### Exercise aim
List each line in the rows below that contains the string "across". Case counts.

### Input
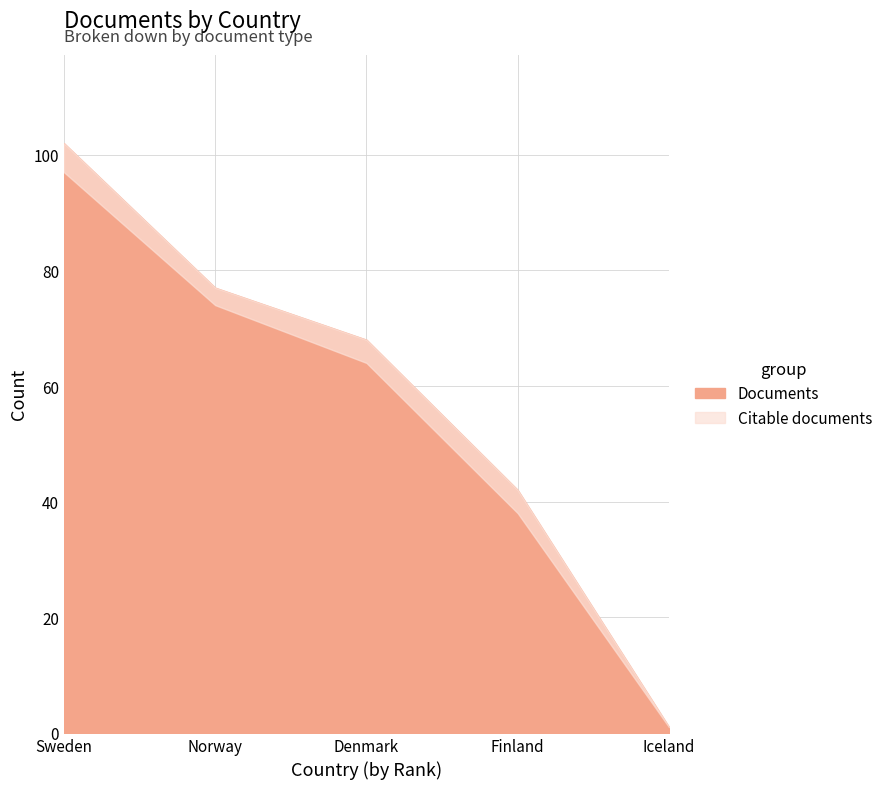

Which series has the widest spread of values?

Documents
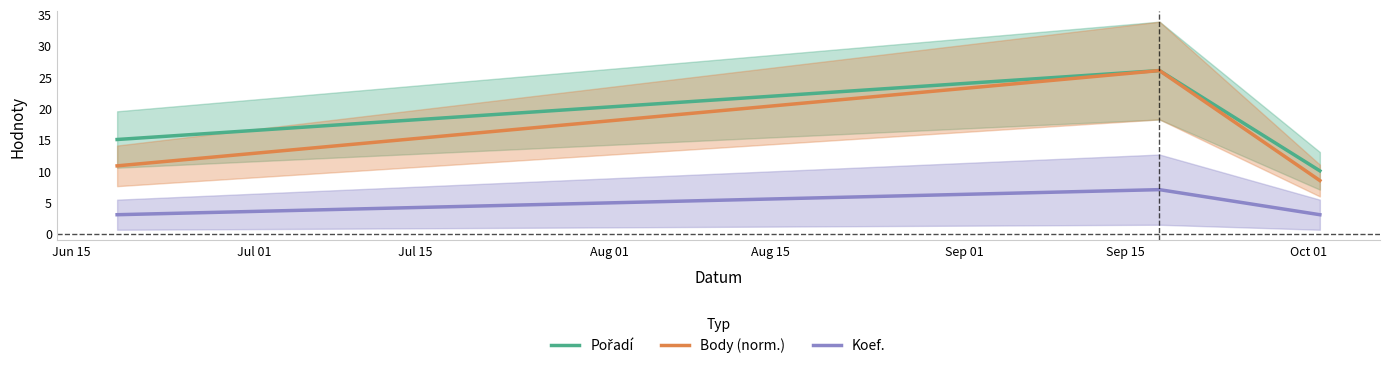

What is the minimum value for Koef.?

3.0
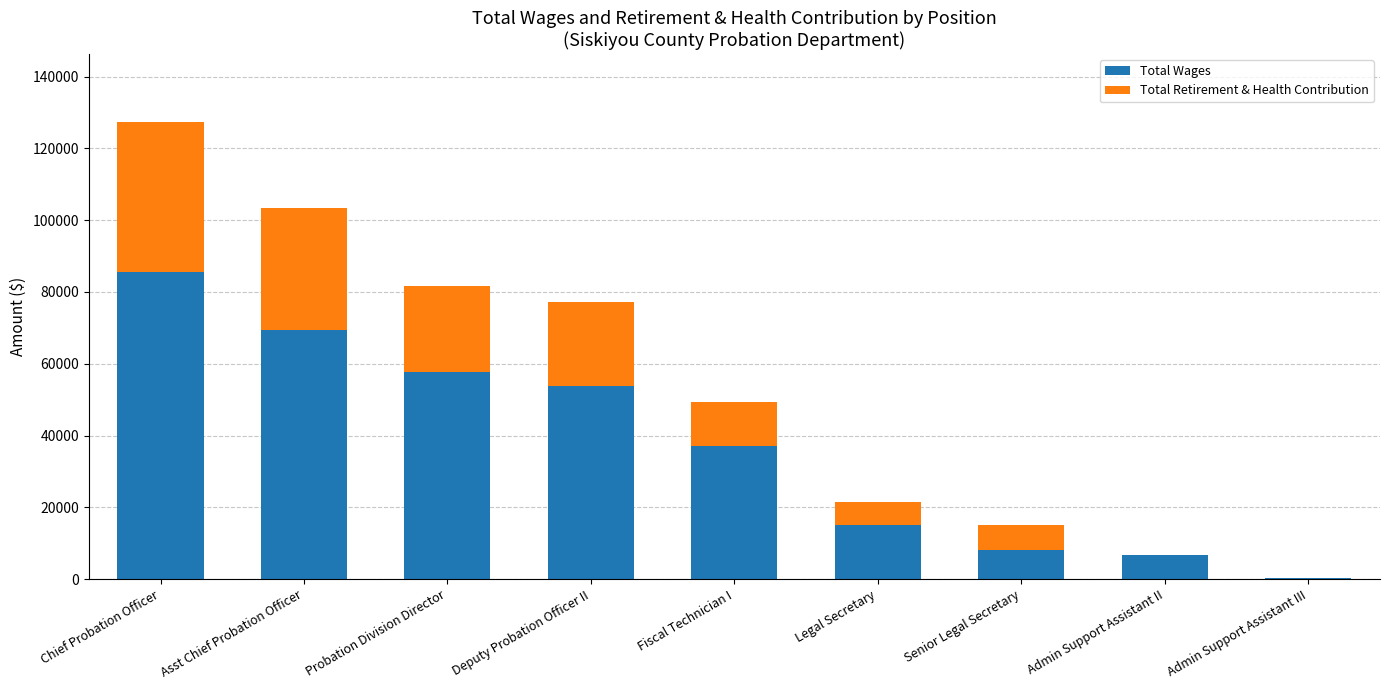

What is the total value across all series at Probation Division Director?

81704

* * *

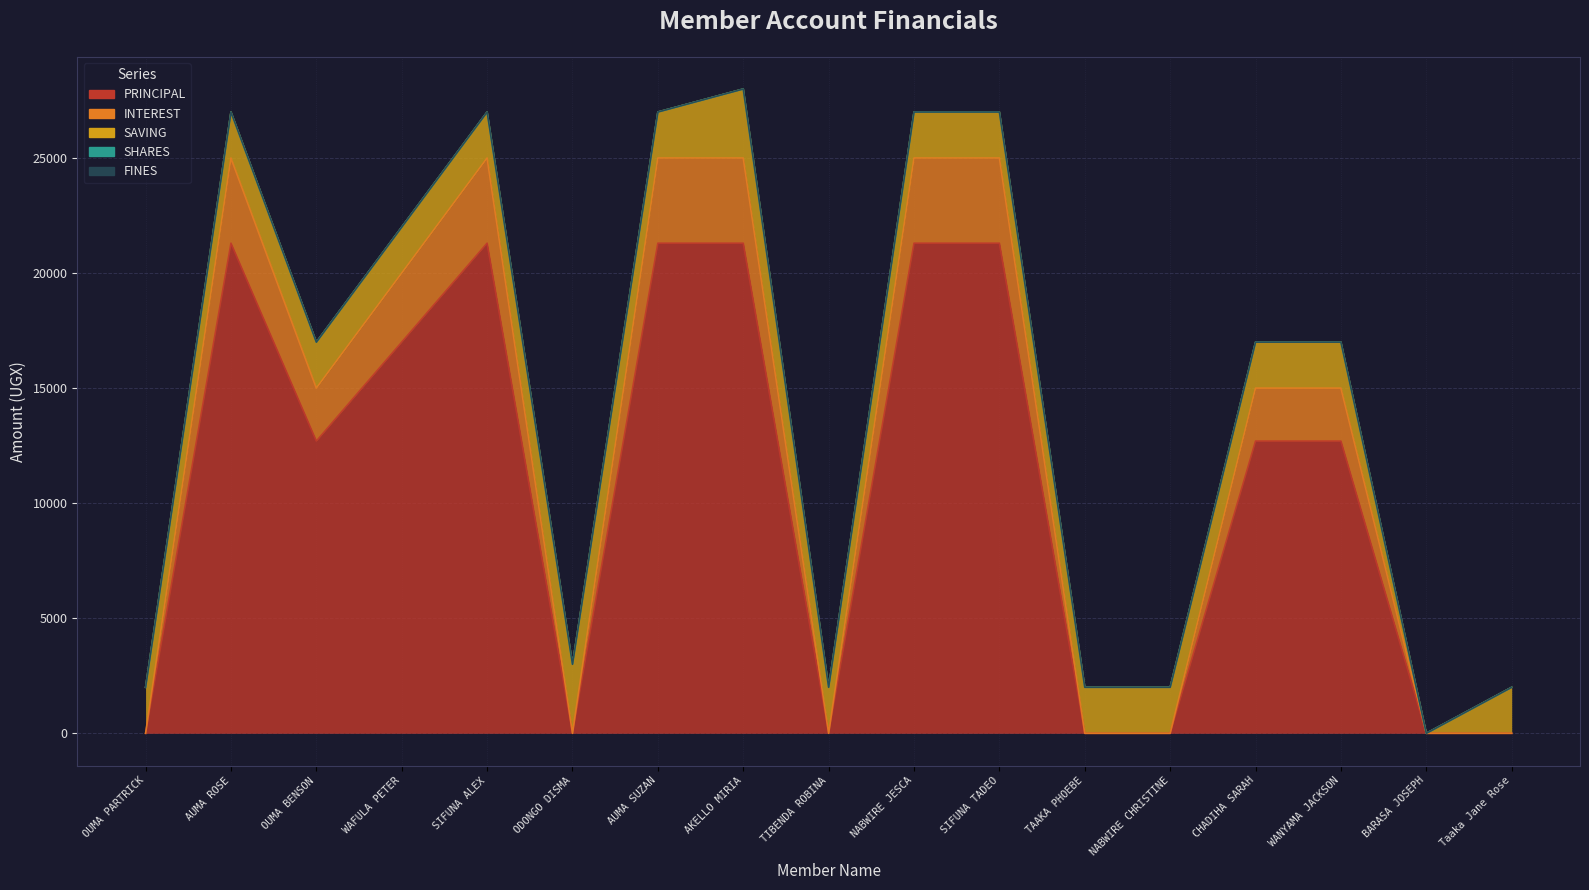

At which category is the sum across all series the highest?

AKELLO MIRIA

...

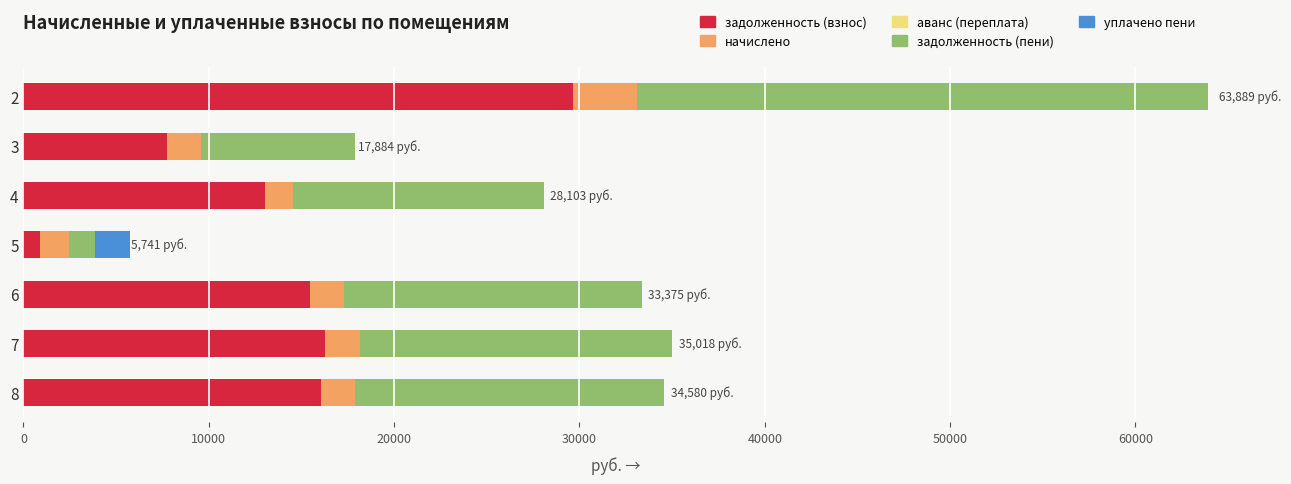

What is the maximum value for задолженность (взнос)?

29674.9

### Task result
What is the total value across all series at Probation Division Director?
At which category is the sum across all series the highest?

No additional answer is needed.